If you need more interaction than disabling a 12-minute subgraph until parent cells are ready, you need to insert breaks into the long-running program to interact with its state and conditionally reverse progress, a workflow not suited for notebooks.

It’s possible to split smaller distinct steps across cells in Jupyter and rerun some state-changing cells to simulate a loop, but:

  1. Tweaking state in cells isn’t feasible for many changes and reverses.
  2. Although cells indicate manual execution order, it’s still easy for the program to be in an incorrect state that is hard to see in scattered and likely obsolete cells.
  3. Manual execution order of cells isn’t reproducible, so you need to refactor an updated program into another notebook or script anyway.

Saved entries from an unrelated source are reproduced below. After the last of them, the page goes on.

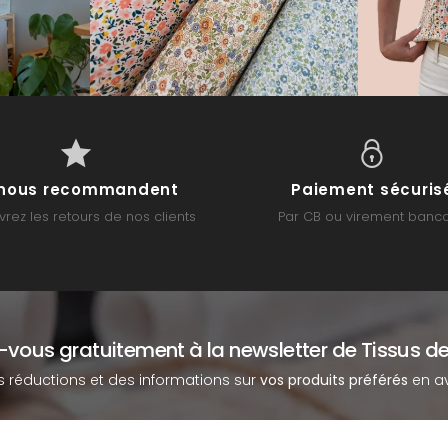
s nous recommandent
Paiement sécuris
rez les retours de nos clients
Par CB ou virement banca
z-vous gratuitement à la newsletter de Tissus de
s réductions et des informations sur
vos produits préférés
en av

Pluto is even less suitable because of its design for reproducing one updated program state:

  1. We can’t assign the same variable in multiple cells because no objective or manual order exists for a reproducible state.
  2. Each cell only has one expression to discourage unnecessary dependencies and to visualize more program state. This contributes to the tendency for Pluto notebooks to be even shorter and quicker (ideally seconds at most) than Jupyter notebooks.

All that said, notebook limitations can be pushed in practice. People have shared hours-long Jupyter notebooks with me that weren’t worth rewriting, so “if it works, it works.”